**YOUR GOAL**
Pictures in the data should be dropped; transcribe exactly the lines from the one that has "25: (188, 97, 197.65)" through the one that has "18: (399, 81, 221.21)".

[Stored data]

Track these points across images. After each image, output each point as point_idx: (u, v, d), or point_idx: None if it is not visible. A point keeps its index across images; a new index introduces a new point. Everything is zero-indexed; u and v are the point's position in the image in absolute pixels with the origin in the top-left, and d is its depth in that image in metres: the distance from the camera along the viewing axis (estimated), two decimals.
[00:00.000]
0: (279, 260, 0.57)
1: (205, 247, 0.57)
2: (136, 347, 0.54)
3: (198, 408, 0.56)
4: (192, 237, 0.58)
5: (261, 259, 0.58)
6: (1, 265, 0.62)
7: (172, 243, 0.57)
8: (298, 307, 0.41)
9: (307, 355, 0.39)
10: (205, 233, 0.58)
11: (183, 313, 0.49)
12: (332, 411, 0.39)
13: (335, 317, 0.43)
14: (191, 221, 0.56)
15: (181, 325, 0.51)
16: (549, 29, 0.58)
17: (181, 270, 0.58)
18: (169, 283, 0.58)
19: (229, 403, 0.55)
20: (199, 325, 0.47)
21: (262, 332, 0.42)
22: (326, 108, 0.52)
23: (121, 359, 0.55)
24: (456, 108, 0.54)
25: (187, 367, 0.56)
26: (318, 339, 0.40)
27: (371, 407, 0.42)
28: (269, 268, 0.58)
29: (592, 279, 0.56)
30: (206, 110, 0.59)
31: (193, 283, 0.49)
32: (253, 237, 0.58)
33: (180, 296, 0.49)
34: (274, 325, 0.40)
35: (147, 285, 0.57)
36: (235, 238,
==
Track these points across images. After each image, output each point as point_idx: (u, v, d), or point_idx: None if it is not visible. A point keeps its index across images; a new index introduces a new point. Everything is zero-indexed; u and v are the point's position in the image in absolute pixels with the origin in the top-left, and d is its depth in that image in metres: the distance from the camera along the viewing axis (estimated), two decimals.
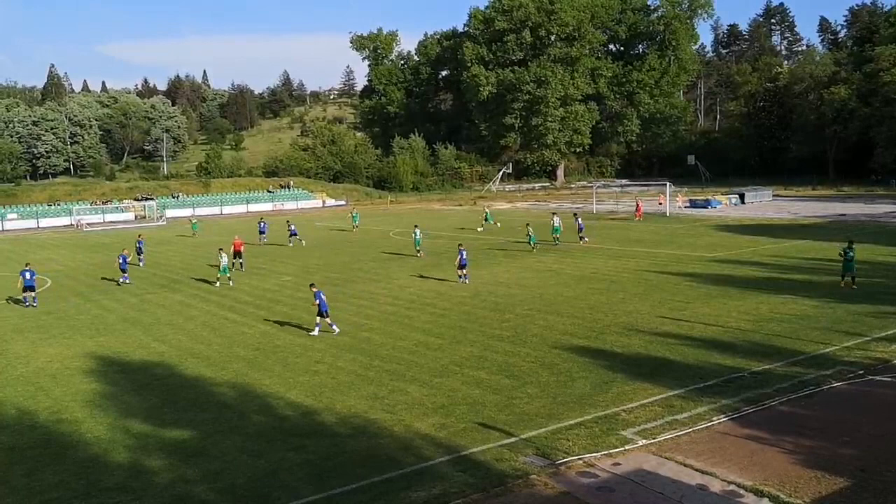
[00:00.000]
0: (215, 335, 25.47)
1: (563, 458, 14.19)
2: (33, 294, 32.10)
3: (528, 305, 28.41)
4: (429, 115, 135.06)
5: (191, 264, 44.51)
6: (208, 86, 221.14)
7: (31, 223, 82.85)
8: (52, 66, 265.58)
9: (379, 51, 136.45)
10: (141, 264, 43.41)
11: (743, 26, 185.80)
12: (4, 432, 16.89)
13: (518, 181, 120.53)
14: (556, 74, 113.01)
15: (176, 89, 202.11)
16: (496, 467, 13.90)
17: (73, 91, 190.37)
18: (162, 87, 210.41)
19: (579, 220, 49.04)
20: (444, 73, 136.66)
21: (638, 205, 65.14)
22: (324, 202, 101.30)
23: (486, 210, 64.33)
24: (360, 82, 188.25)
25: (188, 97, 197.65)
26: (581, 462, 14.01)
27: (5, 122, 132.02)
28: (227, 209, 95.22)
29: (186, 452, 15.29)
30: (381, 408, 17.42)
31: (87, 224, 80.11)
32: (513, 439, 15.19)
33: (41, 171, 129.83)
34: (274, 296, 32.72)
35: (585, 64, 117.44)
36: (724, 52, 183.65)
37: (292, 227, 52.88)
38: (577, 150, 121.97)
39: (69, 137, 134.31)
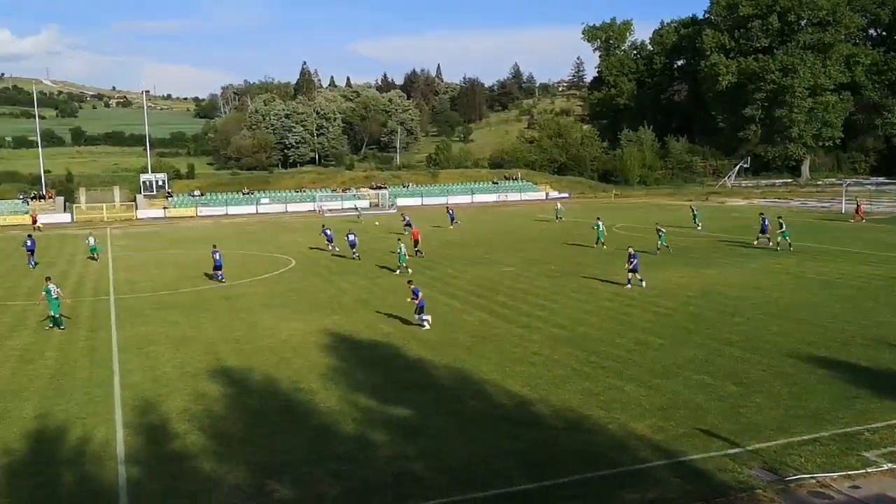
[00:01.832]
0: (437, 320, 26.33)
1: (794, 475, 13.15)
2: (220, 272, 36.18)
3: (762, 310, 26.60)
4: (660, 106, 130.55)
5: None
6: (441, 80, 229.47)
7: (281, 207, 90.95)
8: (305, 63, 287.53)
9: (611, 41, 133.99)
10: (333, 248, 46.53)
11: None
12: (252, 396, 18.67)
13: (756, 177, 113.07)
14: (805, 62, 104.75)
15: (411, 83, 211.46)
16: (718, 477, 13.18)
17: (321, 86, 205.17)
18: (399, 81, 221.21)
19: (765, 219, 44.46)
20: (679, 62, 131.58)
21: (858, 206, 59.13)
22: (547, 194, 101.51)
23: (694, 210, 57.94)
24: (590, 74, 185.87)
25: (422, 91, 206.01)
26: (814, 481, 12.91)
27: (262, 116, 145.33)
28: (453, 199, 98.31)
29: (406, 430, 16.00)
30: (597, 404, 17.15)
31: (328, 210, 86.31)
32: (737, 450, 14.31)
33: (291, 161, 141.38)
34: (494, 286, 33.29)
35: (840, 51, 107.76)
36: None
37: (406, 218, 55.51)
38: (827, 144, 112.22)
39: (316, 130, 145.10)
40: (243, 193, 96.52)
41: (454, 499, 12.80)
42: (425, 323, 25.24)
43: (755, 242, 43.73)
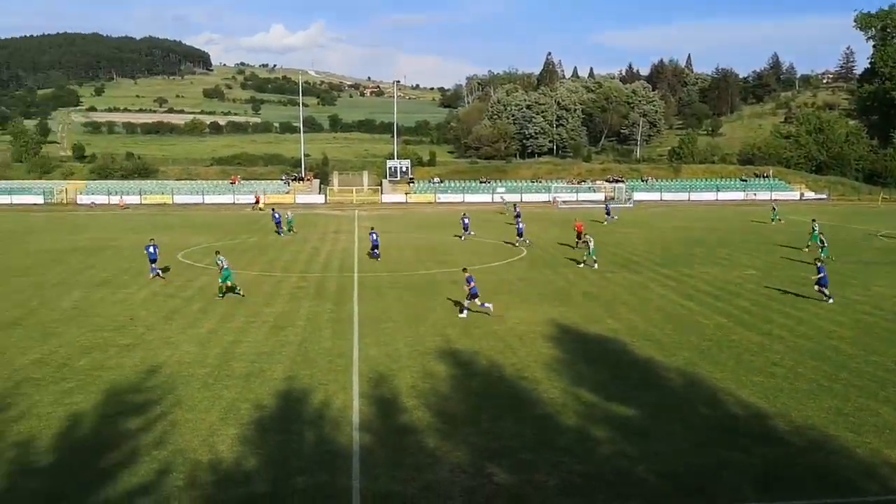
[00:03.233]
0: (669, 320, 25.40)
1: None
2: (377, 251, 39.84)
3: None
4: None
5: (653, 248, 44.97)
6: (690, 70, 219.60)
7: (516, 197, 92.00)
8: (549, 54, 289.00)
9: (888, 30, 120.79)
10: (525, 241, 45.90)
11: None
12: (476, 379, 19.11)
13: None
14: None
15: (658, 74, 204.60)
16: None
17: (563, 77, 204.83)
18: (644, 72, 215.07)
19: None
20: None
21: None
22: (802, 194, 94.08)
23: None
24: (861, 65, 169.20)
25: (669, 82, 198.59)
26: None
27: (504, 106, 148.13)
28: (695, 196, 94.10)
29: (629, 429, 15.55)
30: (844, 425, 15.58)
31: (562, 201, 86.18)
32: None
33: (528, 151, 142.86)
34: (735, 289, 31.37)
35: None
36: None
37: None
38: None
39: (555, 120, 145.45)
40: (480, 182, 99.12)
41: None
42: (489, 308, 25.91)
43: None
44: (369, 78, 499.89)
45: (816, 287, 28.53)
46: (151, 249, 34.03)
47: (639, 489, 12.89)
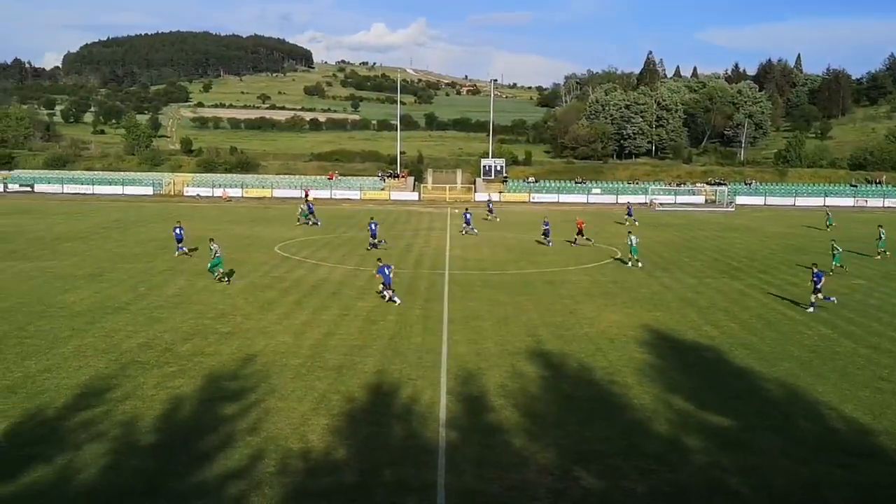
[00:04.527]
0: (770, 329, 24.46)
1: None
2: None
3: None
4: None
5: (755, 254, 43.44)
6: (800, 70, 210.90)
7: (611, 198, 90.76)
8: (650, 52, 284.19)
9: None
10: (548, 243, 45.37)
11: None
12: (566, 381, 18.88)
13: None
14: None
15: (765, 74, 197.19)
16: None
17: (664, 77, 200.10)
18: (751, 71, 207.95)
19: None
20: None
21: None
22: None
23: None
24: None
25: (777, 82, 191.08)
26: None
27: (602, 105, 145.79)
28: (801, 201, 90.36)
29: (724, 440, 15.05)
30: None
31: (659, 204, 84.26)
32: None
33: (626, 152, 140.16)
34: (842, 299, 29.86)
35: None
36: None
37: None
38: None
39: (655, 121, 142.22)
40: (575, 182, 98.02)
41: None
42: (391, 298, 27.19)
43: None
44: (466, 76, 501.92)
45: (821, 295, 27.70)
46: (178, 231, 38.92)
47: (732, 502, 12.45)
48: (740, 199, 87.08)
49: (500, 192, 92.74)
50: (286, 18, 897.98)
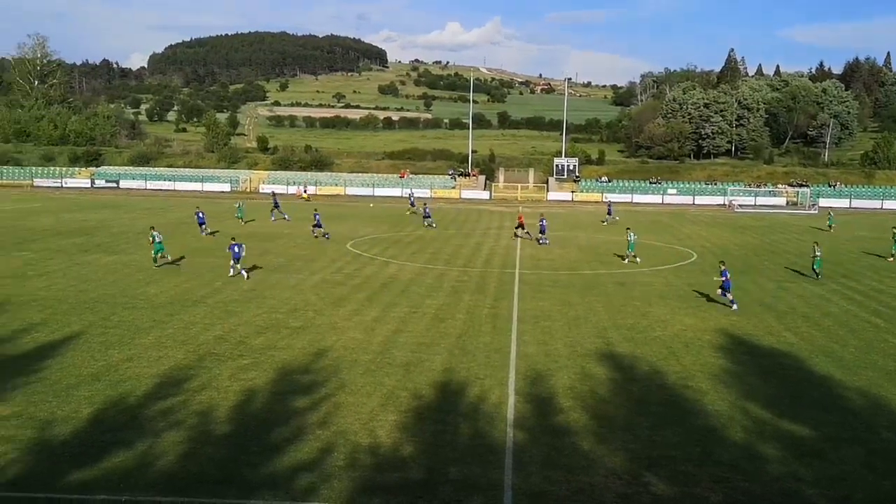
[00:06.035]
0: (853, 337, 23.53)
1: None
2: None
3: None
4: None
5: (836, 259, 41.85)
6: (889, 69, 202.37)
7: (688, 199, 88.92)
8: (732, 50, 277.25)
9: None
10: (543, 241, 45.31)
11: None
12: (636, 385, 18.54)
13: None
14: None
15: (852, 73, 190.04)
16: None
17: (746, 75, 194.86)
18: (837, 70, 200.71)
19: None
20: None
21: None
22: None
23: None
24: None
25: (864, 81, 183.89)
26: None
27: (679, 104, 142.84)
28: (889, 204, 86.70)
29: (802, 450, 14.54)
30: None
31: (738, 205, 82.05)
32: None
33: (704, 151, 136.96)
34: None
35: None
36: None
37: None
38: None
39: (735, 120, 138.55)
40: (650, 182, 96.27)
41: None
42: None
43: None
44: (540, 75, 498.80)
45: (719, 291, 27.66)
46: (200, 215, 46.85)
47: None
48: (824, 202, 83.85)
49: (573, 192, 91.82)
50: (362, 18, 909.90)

**RESULT OF THE TASK**
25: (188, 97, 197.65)
26: (581, 462, 14.01)
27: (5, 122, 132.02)
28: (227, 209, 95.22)
29: (186, 452, 15.29)
30: (381, 408, 17.42)
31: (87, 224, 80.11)
32: (513, 439, 15.19)
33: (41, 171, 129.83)
34: (274, 296, 32.72)
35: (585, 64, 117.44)
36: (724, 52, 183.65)
37: (292, 227, 52.88)
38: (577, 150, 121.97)
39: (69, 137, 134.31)
[00:01.832]
0: (437, 320, 26.33)
1: (794, 475, 13.15)
2: (220, 272, 36.18)
3: (762, 310, 26.60)
4: (660, 106, 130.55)
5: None
6: (441, 80, 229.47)
7: (281, 207, 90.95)
8: (305, 63, 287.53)
9: (611, 41, 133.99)
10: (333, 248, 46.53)
11: None
12: (252, 396, 18.67)
13: (756, 177, 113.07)
14: (805, 62, 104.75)
15: (411, 83, 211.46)
16: (718, 477, 13.18)
17: (321, 86, 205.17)
18: (399, 81, 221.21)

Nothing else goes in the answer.